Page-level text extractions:
+++

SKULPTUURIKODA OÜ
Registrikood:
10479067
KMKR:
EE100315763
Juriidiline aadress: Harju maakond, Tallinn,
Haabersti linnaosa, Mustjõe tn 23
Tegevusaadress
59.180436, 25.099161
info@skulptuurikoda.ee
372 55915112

+++

TASK STATEMENT:
Every line above should be printed again exactly as it stands.

TASK SOLUTION:
SKULPTUURIKODA OÜ
Registrikood:
10479067
KMKR:
EE100315763
Juriidiline aadress: Harju maakond, Tallinn,
Haabersti linnaosa, Mustjõe tn 23
Tegevusaadress
59.180436, 25.099161
info@skulptuurikoda.ee
372 55915112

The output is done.